● **Extract**:
+===+

When the inode_file_handles option is set, try to generate a file handle
for new inodes instead of opening an O_PATH FD.

Being able to open these again will require CAP_DAC_READ_SEARCH, so the
description text tells the user they will also need to specify
-o modcaps=+dac_read_search.

Generating a file handle returns the mount ID it is valid for.  Opening
it will require an FD instead.  We have mount_fds to map an ID to an FD.
get_file_handle() fills the hash map by opening the file we have
generated a handle for.  To verify that the resulting FD indeed
represents the handle's mount ID, we use statx().  Therefore, using file
handles requires statx() support.

Signed-off-by: Max Reitz <mre...@redhat.com>
---
 tools/virtiofsd/helper.c              |   3 +
 tools/virtiofsd/passthrough_ll.c      | 194 ++++++++++++++++++++++++--
 tools/virtiofsd/passthrough_seccomp.c |   1 +
 3 files changed, 190 insertions(+), 8 deletions(-)

diff --git a/tools/virtiofsd/helper.c b/tools/virtiofsd/helper.c
index a8295d975a..aa63a21d43 100644
--- a/tools/virtiofsd/helper.c
+++ b/tools/virtiofsd/helper.c
@@ -187,6 +187,9 @@ void fuse_cmdline_help(void)
            "                               default: no_allow_direct_io\n"
            "    -o announce_submounts      Announce sub-mount points to the 
guest\n"
            "    -o posix_acl/no_posix_acl  Enable/Disable posix_acl. (default: 
disabled)\n"
+           "    -o inode_file_handles      Use file handles to reference 
inodes\n"

+===+

● **Parts of the exercise**:
• 1. Translate the sentence "Generating a file handle returns the mount ID it is valid for." from the patch into Spanish.
• 2. Rewrite the part of the patch that begins at the words "When the inode_file_handles" and stops after "requires statx() support.", replacing "mount ID" with "mount identifier".
The listing has no connection to the patch.

+===+

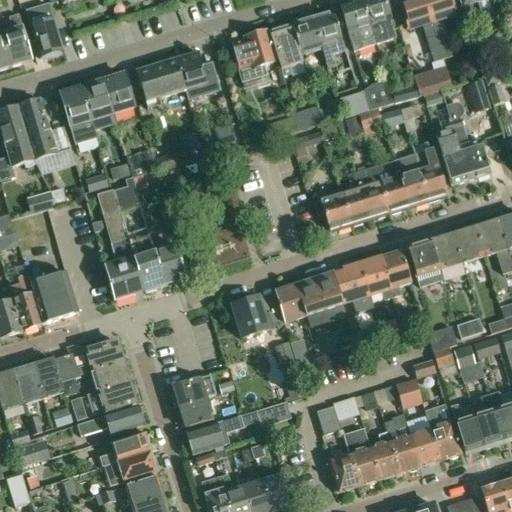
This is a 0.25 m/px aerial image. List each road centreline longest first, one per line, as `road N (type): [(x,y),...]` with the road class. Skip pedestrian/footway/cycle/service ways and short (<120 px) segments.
road 1 (residential): [(511,196),(129,316)]
road 2 (residential): [(0,91),(304,0)]
road 3 (residential): [(188,511),(129,316)]
road 4 (residential): [(352,511),(511,461)]
road 5 (residential): [(129,316),(0,357)]
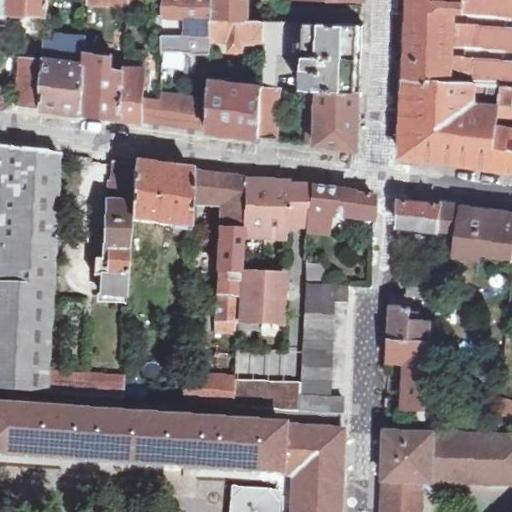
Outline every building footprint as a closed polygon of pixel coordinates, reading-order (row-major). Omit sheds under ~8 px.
[(0,0),(0,10),(7,11),(47,14),(47,0),(0,0)] [(192,52),(211,53),(211,52),(212,38),(213,17),(213,0),(163,0),(162,49),(192,50),(192,52)] [(213,0),(213,17),(244,18),(244,0),(213,0)] [(511,0),(410,0),(403,155),(511,169),(511,0)] [(244,40),(265,41),(266,19),(244,18),(213,17),(212,38),(229,39),(229,50),(244,50),(244,40)] [(265,41),(264,62),(278,63),(279,53),(300,54),(300,66),(304,66),(303,87),(319,89),(356,91),(358,57),(362,57),(363,24),(266,19),(265,41)] [(45,40),(56,41),(56,35),(56,32),(46,31),(45,40)] [(56,35),(56,41),(62,42),(61,55),(71,56),(73,37),(56,35)] [(56,41),(45,40),(44,58),(42,107),(81,113),(84,64),(86,40),(86,37),(73,37),(71,56),(61,55),(62,42),(56,41)] [(86,40),(84,64),(94,66),(95,54),(96,41),(86,40)] [(126,51),(125,70),(123,118),(143,121),(144,99),(146,52),(126,51)] [(94,66),(84,64),(81,113),(123,118),(125,70),(113,69),(114,57),(95,54),(94,66)] [(42,107),(44,58),(22,56),(19,104),(42,107)] [(264,62),(263,85),(277,86),(278,63),(264,62)] [(208,130),(260,136),(263,85),(210,79),(209,108),(208,128),(208,130)] [(263,85),(260,136),(277,139),(278,138),(280,86),(277,86),(263,85)] [(319,109),(316,144),(358,149),(361,91),(356,91),(319,89),(318,105),(314,105),(314,108),(319,109)] [(209,108),(144,99),(143,121),(208,128),(209,108)] [(310,109),(306,142),(316,144),(319,109),(314,108),(310,109)] [(0,390),(47,394),(48,373),(60,154),(22,149),(0,146),(0,390)] [(124,163),(122,202),(130,203),(132,203),(134,164),(124,163)] [(190,228),(191,222),(192,199),(193,173),(134,164),(132,203),(131,219),(190,228)] [(236,329),(237,323),(239,274),(240,239),(240,233),(243,179),(193,173),(192,199),(195,199),(220,200),(218,231),(220,231),(215,332),(236,334),(236,329)] [(285,227),(308,228),(308,227),(309,212),(310,211),(311,189),(243,179),(240,233),(284,236),(285,227)] [(309,212),(308,227),(321,229),(323,214),(373,220),(374,221),(375,197),(311,189),(310,211),(309,212)] [(439,230),(442,205),(442,204),(400,199),(399,224),(432,228),(432,239),(438,240),(439,230)] [(104,275),(104,294),(127,295),(130,203),(122,202),(106,201),(104,256),(96,255),(95,275),(104,275)] [(511,254),(511,214),(442,205),(439,230),(459,233),(457,252),(479,255),(480,250),(511,254)] [(130,229),(130,239),(151,242),(153,232),(130,229)] [(240,233),(240,239),(284,241),(284,236),(240,233)] [(306,283),(321,284),(321,271),(307,270),(306,283)] [(282,325),(284,276),(239,274),(237,323),(282,325)] [(409,293),(435,295),(436,279),(409,278),(409,293)] [(335,301),(347,302),(348,286),(321,284),(306,283),(301,383),(300,410),(343,413),(344,397),(331,397),(335,301)] [(103,301),(127,303),(127,295),(104,294),(103,301)] [(411,319),(412,306),(394,305),(392,336),(432,339),(433,320),(411,319)] [(432,339),(392,336),(391,357),(414,359),(413,375),(407,374),(405,405),(418,406),(428,407),(432,339)] [(47,394),(103,397),(104,377),(48,373),(47,394)] [(103,397),(124,398),(125,378),(104,377),(103,397)] [(301,383),(234,379),(233,406),(300,410),(301,383)] [(498,424),(511,424),(511,400),(500,399),(498,424)] [(427,419),(428,407),(418,406),(418,418),(427,419)] [(0,453),(295,474),(293,511),(339,511),(342,431),(0,407),(0,453)] [(422,511),(424,477),(511,481),(511,435),(387,430),(384,511),(422,511)] [(231,489),(231,511),(282,511),(283,489),(231,489)] [(511,511),(511,501),(503,511),(511,511)]
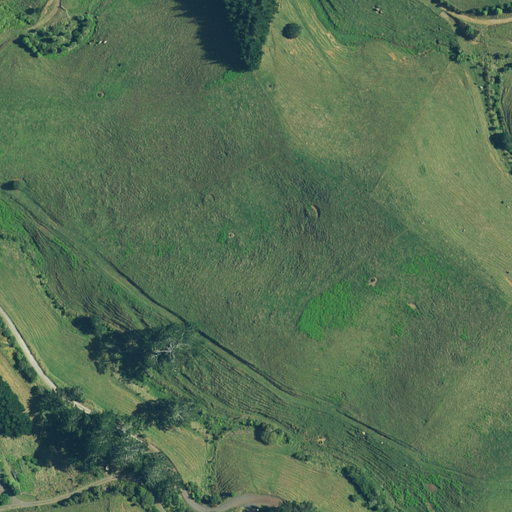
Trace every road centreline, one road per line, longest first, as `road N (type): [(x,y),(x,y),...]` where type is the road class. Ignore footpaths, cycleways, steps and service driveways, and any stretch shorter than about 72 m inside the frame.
road 1 (unclassified): [(288,511),(272,495),(183,497),(157,450),(60,401),(0,311)]
road 2 (track): [(290,395),(33,196),(0,193)]
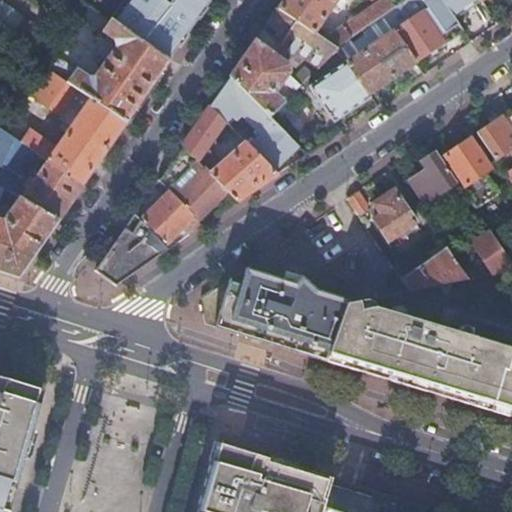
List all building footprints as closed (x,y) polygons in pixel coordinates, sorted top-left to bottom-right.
[(131,0),(132,1),(117,23),(111,19),(109,20),(110,21),(126,32),(169,62),(182,42),(198,19),(211,0),(131,0)] [(285,0),(279,9),(314,33),(335,3),(342,7),(347,0),(285,0)] [(344,29),(351,40),(377,22),(385,17),(397,9),(385,0),(376,6),(344,29)] [(409,0),(397,9),(385,17),(416,63),(463,30),(455,19),(442,0),(409,0)] [(442,0),(455,19),(481,1),(480,0),(442,0)] [(0,35),(21,51),(36,29),(37,29),(38,28),(0,1),(0,35)] [(270,117),(276,110),(283,104),(272,95),(275,91),(283,80),(288,74),(289,74),(288,66),(280,60),(287,50),(294,56),(297,53),(319,68),(337,50),(326,42),(314,33),(279,9),(269,23),(281,32),(278,36),(284,41),(282,45),(277,42),(277,41),(263,31),(231,77),(270,117)] [(371,48),(347,64),(368,95),(411,66),(416,63),(385,17),(377,22),(388,37),(375,45),(373,42),(369,45),(371,48)] [(50,70),(126,123),(153,83),(169,62),(126,32),(110,21),(102,33),(104,35),(105,34),(108,37),(96,54),(106,62),(102,68),(96,64),(92,68),(98,72),(94,79),(88,79),(64,62),(58,58),(50,70)] [(326,42),(337,50),(351,40),(344,29),(326,42)] [(335,123),(371,99),(368,95),(347,64),(346,63),(310,87),(335,123)] [(411,66),(419,77),(424,75),(416,63),(411,66)] [(0,128),(49,163),(82,186),(107,150),(126,123),(50,70),(47,69),(29,95),(49,110),(59,118),(60,117),(71,101),(80,107),(85,111),(69,133),(56,153),(53,147),(5,113),(0,120),(0,128)] [(283,80),(295,92),(301,86),(289,74),(288,74),(283,80)] [(274,171),(300,148),(281,128),(270,117),(231,77),(221,92),(210,107),(225,123),(229,119),(231,117),(236,122),(241,116),(260,136),(249,147),(273,172),(274,171)] [(272,95),(283,104),(286,101),(275,91),(272,95)] [(71,101),(60,117),(69,123),(80,107),(71,101)] [(65,130),(69,133),(85,111),(80,107),(69,123),(65,130)] [(259,188),(277,175),(274,171),(273,172),(249,147),(245,142),(240,138),(236,142),(240,146),(215,169),(202,156),(225,123),(210,107),(182,147),(226,192),(237,203),(259,188)] [(270,117),(281,128),(288,122),(276,110),(270,117)] [(511,113),(511,112),(477,135),(495,161),(510,150),(511,153),(511,170),(505,175),(511,186),(511,113)] [(0,188),(4,190),(58,221),(74,199),(82,186),(49,163),(0,128),(0,188)] [(232,138),(237,134),(233,130),(228,134),(232,138)] [(491,171),(470,140),(445,157),(465,188),(491,171)] [(226,192),(182,147),(171,162),(159,180),(171,193),(176,198),(195,217),(198,220),(226,192)] [(426,205),(457,183),(435,151),(420,162),(426,170),(410,182),(426,205)] [(39,249),(58,221),(4,190),(0,202),(12,209),(6,222),(0,219),(0,271),(19,278),(39,249)] [(369,207),(359,192),(348,200),(360,219),(368,214),(369,207)] [(415,223),(394,192),(375,205),(382,215),(373,220),(387,242),(394,237),(399,244),(405,241),(400,233),(415,223)] [(190,234),(203,226),(198,220),(195,217),(176,198),(171,193),(141,221),(165,245),(183,227),(190,234)] [(0,202),(0,219),(6,222),(12,209),(0,202)] [(482,215),(502,244),(511,237),(511,231),(494,206),(482,215)] [(165,245),(141,221),(135,215),(104,258),(96,270),(115,286),(162,254),(161,253),(167,247),(165,245)] [(511,271),(511,263),(511,261),(490,231),(472,243),(494,275),(509,272),(511,271)] [(446,284),(469,280),(465,273),(443,243),(428,254),(431,259),(400,278),(409,292),(413,291),(446,284)] [(214,329),(327,362),(347,305),(348,301),(315,290),(302,278),(297,285),(286,281),(247,269),(245,270),(242,285),(229,281),(214,329)] [(469,280),(475,279),(469,271),(465,273),(469,280)] [(297,285),(302,278),(289,274),(286,281),(297,285)] [(369,301),(366,301),(359,302),(361,311),(376,308),(375,306),(374,304),(373,303),(371,302),(369,301)] [(396,383),(417,390),(428,350),(431,338),(419,335),(423,323),(398,315),(390,313),(376,308),(361,311),(359,302),(347,305),(327,362),(358,372),(360,367),(373,370),(373,372),(373,373),(373,374),(374,375),(374,376),(375,377),(376,377),(396,383)] [(419,335),(431,338),(434,326),(434,325),(432,324),(429,323),(426,323),(423,323),(419,335)] [(427,393),(497,414),(511,362),(511,349),(472,337),(436,326),(436,327),(432,339),(431,338),(428,350),(417,390),(427,393)] [(511,362),(497,414),(509,417),(511,412),(511,362)] [(0,509),(8,511),(40,404),(36,403),(40,388),(0,376),(0,509)] [(196,511),(321,511),(332,478),(220,444),(215,462),(212,461),(196,511)] [(393,511),(398,499),(360,487),(332,478),(321,511),(393,511)]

+===+

● **Task-by-task results**:
• 1. Generar un identificador de archivo devuelve el ID de montaje para el que es válido.

• 2.
When the inode_file_handles option is set, try to generate a file handle
for new inodes instead of opening an O_PATH FD.

Being able to open these again will require CAP_DAC_READ_SEARCH, so the
description text tells the user they will also need to specify
-o modcaps=+dac_read_search.

Generating a file handle returns the mount identifier it is valid for.  Opening
it will require an FD instead.  We have mount_fds to map an ID to an FD.
get_file_handle() fills the hash map by opening the file we have
generated a handle for.  To verify that the resulting FD indeed
represents the handle's mount identifier, we use statx().  Therefore, using file
handles requires statx() support.